On paper, it probably shouldn’t work. McPherson’s script throws together a disparate collection of People With Problems in a rooming-house that is basically the Minnesota equivalent of the Last Chance Saloon. Nick, the owner (Ciaran Hinds) is mortgaged up to his eyeballs and the bank is about to foreclose. His wife Elizabeth (Shirley Henderson) has dementia, and her lucid moments are few and far between. Their son Gene (Sam Reid) is an unemployed drunk, and their daughter Marianne (Sheila Atim), a black foundling they adopted, is mysteriously pregnant. Throw in a sexy widow, a boxer, a malevolent, blackmailing Bible salesman, an on-the-lam apparently middle-class family with a really dark secret, a shoe salesman, and the widowed family doctor, and you’ve got basically the full deck of depression-era clichés crammed together under a single roof for two acts. It could easily be deadly.

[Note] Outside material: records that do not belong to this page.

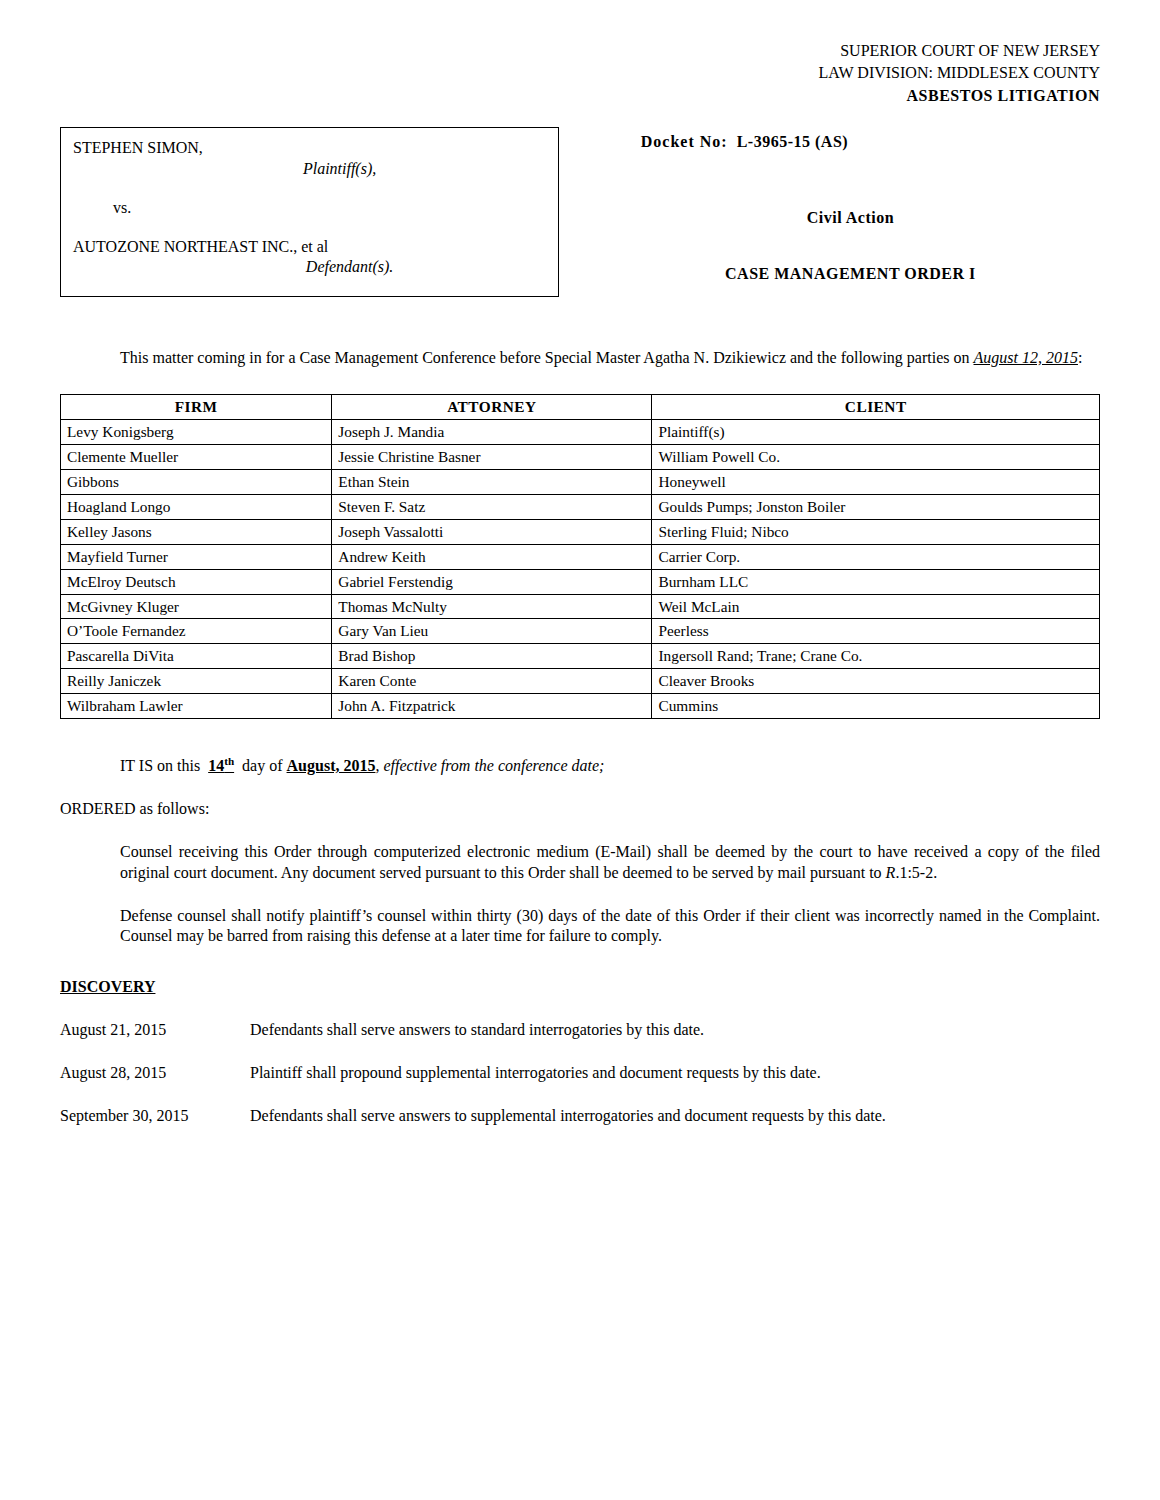SUPERIOR COURT OF NEW JERSEY
LAW DIVISION: MIDDLESEX COUNTY
ASBESTOS LITIGATION
STEPHEN SIMON,
Plaintiff(s),
vs.
AUTOZONE NORTHEAST INC., et al
Defendant(s).
Docket No: L-3965-15 (AS)
Civil Action
CASE MANAGEMENT ORDER I
This matter coming in for a Case Management Conference before Special Master Agatha N. Dzikiewicz and the following parties on August 12, 2015:
| FIRM | ATTORNEY | CLIENT |
| --- | --- | --- |
| Levy Konigsberg | Joseph J. Mandia | Plaintiff(s) |
| Clemente Mueller | Jessie Christine Basner | William Powell Co. |
| Gibbons | Ethan Stein | Honeywell |
| Hoagland Longo | Steven F. Satz | Goulds Pumps; Jonston Boiler |
| Kelley Jasons | Joseph Vassalotti | Sterling Fluid; Nibco |
| Mayfield Turner | Andrew Keith | Carrier Corp. |
| McElroy Deutsch | Gabriel Ferstendig | Burnham LLC |
| McGivney Kluger | Thomas McNulty | Weil McLain |
| O’Toole Fernandez | Gary Van Lieu | Peerless |
| Pascarella DiVita | Brad Bishop | Ingersoll Rand; Trane; Crane Co. |
| Reilly Janiczek | Karen Conte | Cleaver Brooks |
| Wilbraham Lawler | John A. Fitzpatrick | Cummins |
IT IS on this 14th day of August, 2015, effective from the conference date;
ORDERED as follows:
Counsel receiving this Order through computerized electronic medium (E-Mail) shall be deemed by the court to have received a copy of the filed original court document. Any document served pursuant to this Order shall be deemed to be served by mail pursuant to R.1:5-2.
Defense counsel shall notify plaintiff’s counsel within thirty (30) days of the date of this Order if their client was incorrectly named in the Complaint. Counsel may be barred from raising this defense at a later time for failure to comply.
DISCOVERY
August 21, 2015
Defendants shall serve answers to standard interrogatories by this date.
August 28, 2015
Plaintiff shall propound supplemental interrogatories and document requests by this date.
September 30, 2015
Defendants shall serve answers to supplemental interrogatories and document requests by this date.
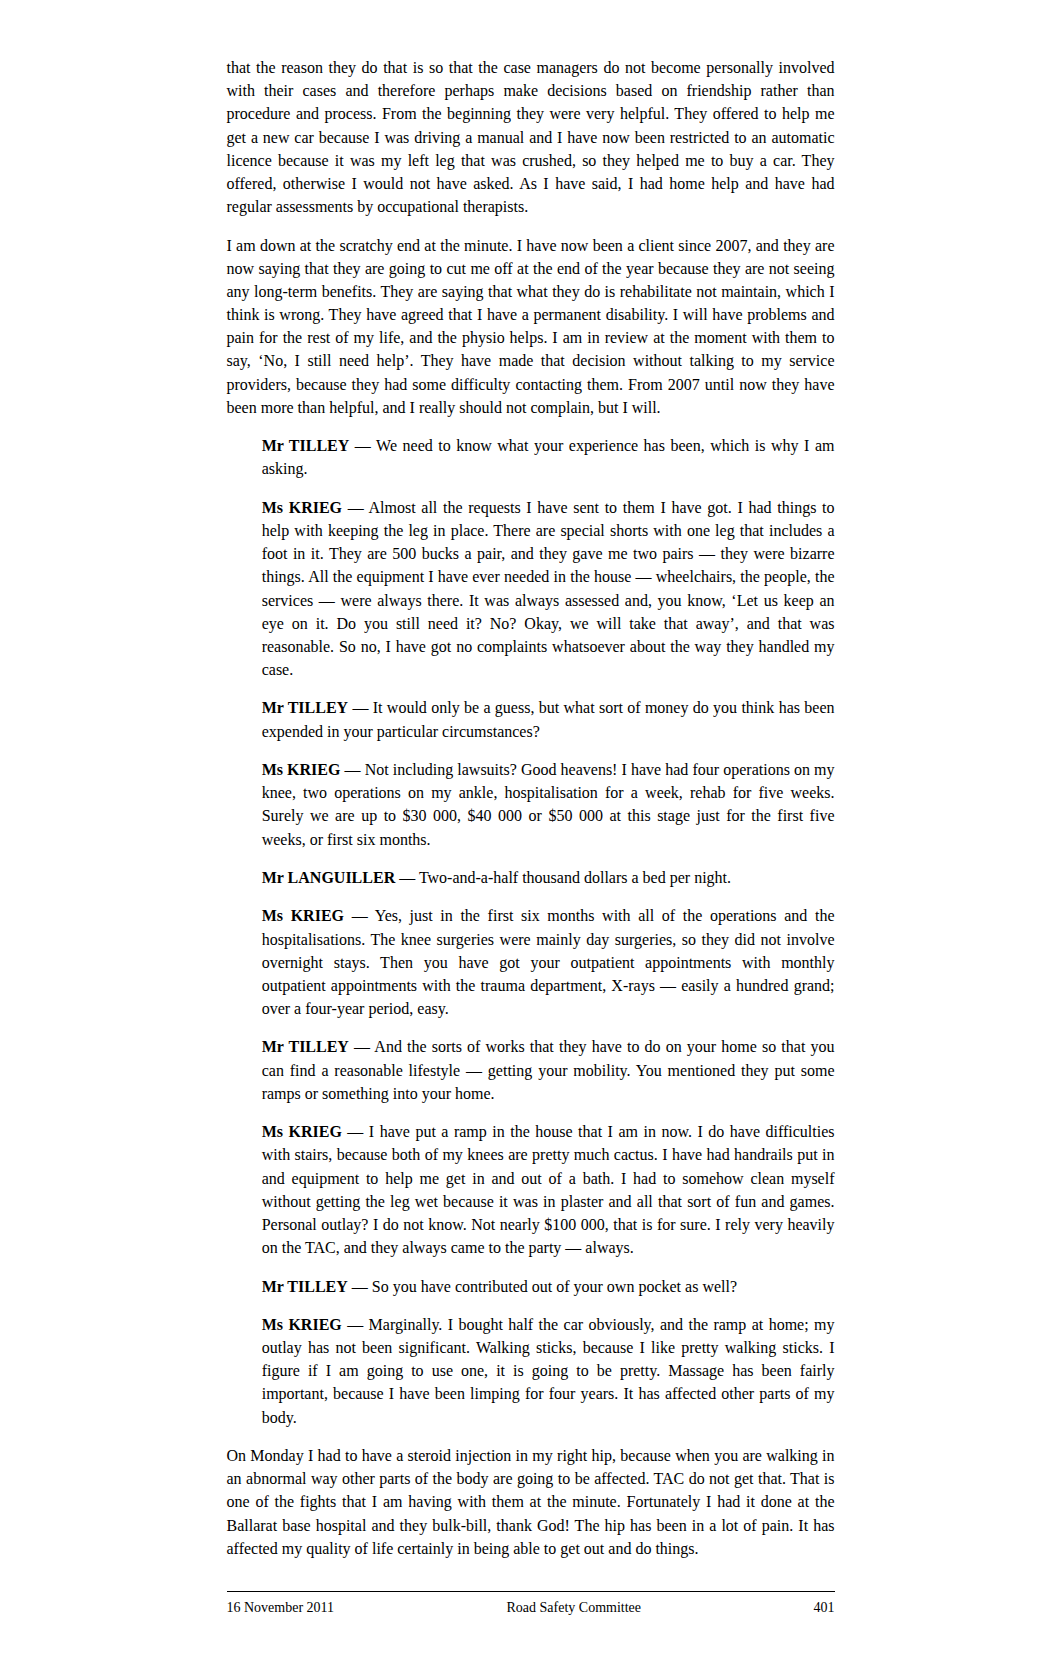that the reason they do that is so that the case managers do not become personally involved with their cases and therefore perhaps make decisions based on friendship rather than procedure and process. From the beginning they were very helpful. They offered to help me get a new car because I was driving a manual and I have now been restricted to an automatic licence because it was my left leg that was crushed, so they helped me to buy a car. They offered, otherwise I would not have asked. As I have said, I had home help and have had regular assessments by occupational therapists.
I am down at the scratchy end at the minute. I have now been a client since 2007, and they are now saying that they are going to cut me off at the end of the year because they are not seeing any long-term benefits. They are saying that what they do is rehabilitate not maintain, which I think is wrong. They have agreed that I have a permanent disability. I will have problems and pain for the rest of my life, and the physio helps. I am in review at the moment with them to say, ‘No, I still need help’. They have made that decision without talking to my service providers, because they had some difficulty contacting them. From 2007 until now they have been more than helpful, and I really should not complain, but I will.
Mr TILLEY — We need to know what your experience has been, which is why I am asking.
Ms KRIEG — Almost all the requests I have sent to them I have got. I had things to help with keeping the leg in place. There are special shorts with one leg that includes a foot in it. They are 500 bucks a pair, and they gave me two pairs — they were bizarre things. All the equipment I have ever needed in the house — wheelchairs, the people, the services — were always there. It was always assessed and, you know, ‘Let us keep an eye on it. Do you still need it? No? Okay, we will take that away’, and that was reasonable. So no, I have got no complaints whatsoever about the way they handled my case.
Mr TILLEY — It would only be a guess, but what sort of money do you think has been expended in your particular circumstances?
Ms KRIEG — Not including lawsuits? Good heavens! I have had four operations on my knee, two operations on my ankle, hospitalisation for a week, rehab for five weeks. Surely we are up to $30 000, $40 000 or $50 000 at this stage just for the first five weeks, or first six months.
Mr LANGUILLER — Two-and-a-half thousand dollars a bed per night.
Ms KRIEG — Yes, just in the first six months with all of the operations and the hospitalisations. The knee surgeries were mainly day surgeries, so they did not involve overnight stays. Then you have got your outpatient appointments with monthly outpatient appointments with the trauma department, X-rays — easily a hundred grand; over a four-year period, easy.
Mr TILLEY — And the sorts of works that they have to do on your home so that you can find a reasonable lifestyle — getting your mobility. You mentioned they put some ramps or something into your home.
Ms KRIEG — I have put a ramp in the house that I am in now. I do have difficulties with stairs, because both of my knees are pretty much cactus. I have had handrails put in and equipment to help me get in and out of a bath. I had to somehow clean myself without getting the leg wet because it was in plaster and all that sort of fun and games. Personal outlay? I do not know. Not nearly $100 000, that is for sure. I rely very heavily on the TAC, and they always came to the party — always.
Mr TILLEY — So you have contributed out of your own pocket as well?
Ms KRIEG — Marginally. I bought half the car obviously, and the ramp at home; my outlay has not been significant. Walking sticks, because I like pretty walking sticks. I figure if I am going to use one, it is going to be pretty. Massage has been fairly important, because I have been limping for four years. It has affected other parts of my body.
On Monday I had to have a steroid injection in my right hip, because when you are walking in an abnormal way other parts of the body are going to be affected. TAC do not get that. That is one of the fights that I am having with them at the minute. Fortunately I had it done at the Ballarat base hospital and they bulk-bill, thank God! The hip has been in a lot of pain. It has affected my quality of life certainly in being able to get out and do things.
16 November 2011
Road Safety Committee
401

That it isn’t is partly down to the performances and musical arrangements, and partly due to the clever way McPherson uses the songs to amplify or comment on the content of the surrounding scenes. The result is a show where the point is less the story itself and more the unlocking of the delicate poetry inside Dylan’s songs – poetry which is only sometimes (there are people who’d throttle me for saying this) apparent in his own performances. It’s hardly a spoiler, given the nature of McPherson’s plot, to say that by the climax of the second act, pretty much everyone’s chickens have come home to roost, and there isn’t much incident in the show that you won’t see coming ten minutes ahead – but what you won’t necessarily expect is the sheer beauty that McPherson, his fine cast, and orchestrator/arranger Simon Hale find in the characters, the songs, and the setting. There are four musicians – keys, violin/mandolin, guitar, and upright bass – onstage, and a couple of members of the cast take turns playing drums when needed, and it’s as if a play and a concert are sharing the same physical space. The music is almost all presented diegetically, with the actors not singing the lead in a given song providing backup vocals; the play and the songs are carefully woven around each other so that while each could stand alone, they’re immeasurably stronger together. At the close of the first act, when the remarkable Shirley Henderson grabs the microphone and tears into Like a Rolling Stone, it’s as if she’s giving voice not simply to every character on the stage, but to an entire era. McPherson’s play offers a collection of characters on a collision course with life, and the song amplifies their frustration in a way that dialogue simply couldn’t match. It’s a mesmerising performance – simultaneously chilling and intensely moving.

There are fine performances, too, from Arinzé Kene as the boxer, Debbie Kurup as an impecunious widow waiting for her ship to come in – her Went To See The Gypsy is another musical standout – and especially from Sheila Atim as the pregnant Marianne. Atim gives the character an extraordinary, quiet dignity; you can’t take your eyes off her, and her gorgeously understated performance of Tight Connection to My Heart may well be as felicitous a meeting of singer and song as you’ll hear in a theatre this year. Ciaran Hinds is very good indeed in a role that doesn’t stretch him. Rae Smith’s spare, suspended-in-space set, with moody projections of Minnesota landscapes on flown-in flats, is tremendously evocative, and McPherson’s detailed but unshowy direction somehow manages to make a piece that probably shouldn’t work at all make perfect sense.

If you walk into the theatre expecting a performance that works along the lines of a traditional musical, then, you’ll probably be disappointed. The best way to approach Girl from the North Country is probably as a kind of two-act theatrical tone poem. Taken alone, the stories McPherson tells about these characters are too thin to sustain two full acts. Paired with the Dylan songs – and with Hale’s hauntingly lovely musical arrangements – the whole is much, much greater than the sum of the parts. You’ll pick all kinds of holes in the script afterwards, but as an experience this show is – surprisingly – moving, memorable, and genuinely beautiful, none of which are words you’d usually expect to apply to a jukebox musical.

Just keep your fingers crossed for a cast album. Once you’ve heard them once, these are performances you’ll want to keep.